NEDERLAND, Colo. -
The mountain town of Nederland may be the quirkiest village in Colorado, or maybe the nation.
It seems to have more tattoos than Sturgis, more body piercings than an acupuncture college and brighter hair colors than the autumn leaves in New England.
A sign at a crosswalk says “Nedestrian Crossing.”If the town had an official song it would be loud laughter, and their official tree would be an over-sized hemp plant.
Nederlanders are always up for a good time, and last weekend they shared it with visitors from across the country.
The event was their 13th annual Frozen Dead Guy Days, where the Colorado town that’s left of Boulder on a map, and even more so politically, celebrates exactly that – their very own frozen dead guy.
For about 25 years Bredo Morstoel has been packed in ice in a Nederland shed. Bredo, affectionately known to locals as “grandpa” was born, lived and died in Norway. Hoping for the day when cryonics could bring the now 114-year-old back to life, his family in Nederland had his body shipped to Colorado. There, they kept him deeply-chilled.
Well, eventually the family in Nederland got deported leaving poor grandpa behind. National news crews descended on the unique mountain town, the government said poor grandpa had to be buried or cremated. Locals became involved in a debate about “the rights of the temporarily dead” and, well, Nederland still has a corpse packed in dry ice and a reason to party every March.
Since my wife, Kathy, spent most of her school years in Nederland, we’ve followed the events of grandpa and Frozen Dead Guy Days. Last weekend we attended for the first, but probably not the last, time.
We got there early enough Friday for Kathy to make a few runs on nearby Lake Eldora’s ski slopes, while I walked the few streets, had a few brews, some great barbecue and watched the town change.
By dark traffic on the streets and sidewalk had more than doubled since noon. Many came in costumes with a comical macabre theme, plus the amazing assortment of, well, “unique” characters such a weird event seems to attract.
The event got its official start that evening with the annual Blue Ball, where bands played, people danced, and beer flowed while an unofficial costumed king and queen of the event were named.
Over the next two days was a parade that may have more participants than spectators, including those planning on participating in events…and oh, are there some events for those who love having fun.

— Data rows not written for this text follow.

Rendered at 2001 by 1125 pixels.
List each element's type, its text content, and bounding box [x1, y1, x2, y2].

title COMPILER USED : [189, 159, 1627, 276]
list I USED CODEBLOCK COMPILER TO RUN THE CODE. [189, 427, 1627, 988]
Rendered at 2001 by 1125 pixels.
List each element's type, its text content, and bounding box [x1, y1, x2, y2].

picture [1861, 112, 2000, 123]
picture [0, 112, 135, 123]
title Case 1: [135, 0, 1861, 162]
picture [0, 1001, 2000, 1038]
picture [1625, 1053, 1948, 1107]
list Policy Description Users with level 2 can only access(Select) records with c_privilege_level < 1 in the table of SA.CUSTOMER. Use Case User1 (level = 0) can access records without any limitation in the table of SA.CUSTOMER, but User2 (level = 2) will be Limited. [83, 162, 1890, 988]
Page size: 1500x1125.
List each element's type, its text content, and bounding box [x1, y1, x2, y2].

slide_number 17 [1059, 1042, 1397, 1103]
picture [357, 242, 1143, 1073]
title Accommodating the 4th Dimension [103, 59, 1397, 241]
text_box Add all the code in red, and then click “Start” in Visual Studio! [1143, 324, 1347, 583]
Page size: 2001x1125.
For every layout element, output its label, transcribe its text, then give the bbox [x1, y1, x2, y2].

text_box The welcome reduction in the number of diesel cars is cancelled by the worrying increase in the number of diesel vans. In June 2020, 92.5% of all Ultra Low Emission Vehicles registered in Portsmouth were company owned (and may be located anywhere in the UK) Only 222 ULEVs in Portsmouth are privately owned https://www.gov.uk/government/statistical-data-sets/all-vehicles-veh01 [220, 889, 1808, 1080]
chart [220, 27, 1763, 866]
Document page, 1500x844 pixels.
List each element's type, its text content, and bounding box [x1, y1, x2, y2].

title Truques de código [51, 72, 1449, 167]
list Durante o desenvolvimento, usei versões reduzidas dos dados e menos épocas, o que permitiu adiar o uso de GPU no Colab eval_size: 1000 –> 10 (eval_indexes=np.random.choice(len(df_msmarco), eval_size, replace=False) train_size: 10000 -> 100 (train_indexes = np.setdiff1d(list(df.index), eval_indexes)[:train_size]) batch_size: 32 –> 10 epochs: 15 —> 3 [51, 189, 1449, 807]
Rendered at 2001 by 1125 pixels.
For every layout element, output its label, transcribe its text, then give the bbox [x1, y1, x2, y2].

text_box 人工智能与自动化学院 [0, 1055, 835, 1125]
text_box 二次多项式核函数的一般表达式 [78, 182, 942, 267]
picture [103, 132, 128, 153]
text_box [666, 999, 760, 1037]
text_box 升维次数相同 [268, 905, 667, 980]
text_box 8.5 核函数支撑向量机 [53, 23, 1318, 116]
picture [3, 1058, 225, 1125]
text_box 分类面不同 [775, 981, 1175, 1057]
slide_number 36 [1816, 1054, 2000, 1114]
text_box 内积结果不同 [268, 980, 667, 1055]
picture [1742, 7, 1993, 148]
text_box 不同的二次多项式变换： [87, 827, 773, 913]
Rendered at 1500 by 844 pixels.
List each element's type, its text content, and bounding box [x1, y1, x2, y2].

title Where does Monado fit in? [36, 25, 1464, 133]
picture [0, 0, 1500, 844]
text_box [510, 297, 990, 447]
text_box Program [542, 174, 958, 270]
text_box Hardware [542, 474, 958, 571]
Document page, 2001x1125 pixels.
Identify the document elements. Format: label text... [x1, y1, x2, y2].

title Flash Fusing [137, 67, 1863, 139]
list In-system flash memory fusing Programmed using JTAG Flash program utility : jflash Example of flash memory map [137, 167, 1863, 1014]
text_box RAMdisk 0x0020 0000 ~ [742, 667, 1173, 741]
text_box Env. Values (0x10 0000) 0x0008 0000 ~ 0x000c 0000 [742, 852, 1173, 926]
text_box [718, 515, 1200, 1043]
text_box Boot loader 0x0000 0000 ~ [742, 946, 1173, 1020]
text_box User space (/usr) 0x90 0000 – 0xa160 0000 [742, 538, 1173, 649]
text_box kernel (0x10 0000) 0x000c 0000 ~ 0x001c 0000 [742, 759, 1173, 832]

The Costume Polar Plunge had people paying $20 to take a dressed up dip into a hole in the ice of a pond in a downtown park. An hour or so later six-person pallbearer teams, often in theme costumes, carried a living “corpse” in designer coffins around an obstacle course.
Meanwhile, on the main drag people were bowling with frozen turkeys to knock down the pins. There was also a frozen t-shirt contest, a brain-freeze contest for those downing slushy drinks, a frozen salmon toss and a snowy beach volleyball tournament.
Frozen Dead Guy Days is obviously a big deal to Nederland businesses, giving them a serious shot of income before the quieter time between winter ski and summer tourist seasons. Much of the proceeds also go to local public service groups, like the fire department.
We certainly didn’t see it all, nor did we hear all the assorted live music from about 20 bands. But one thing we also didn’t see were any fights or even any serious arguments.
“Dude, bad place to stand, we can’t see,” at the Polar Plunge was about as hot as things got. (“Dude,” by the way, smiled and knelt down in the snow.)
Meanwhile, up in a shed, grandpa Bredo rests at about 100 or so degrees below zero, waiting for the day when science can bring him back to life.
Imagine the celebration if in some decade to come he is able to lead the parade for the event that’s held annually in his honor?
Until then, every March more and more people will gather at a small, quirky mountain town to celebrate the death of a man they never met, by getting as much as they can out of life for at least one weekend.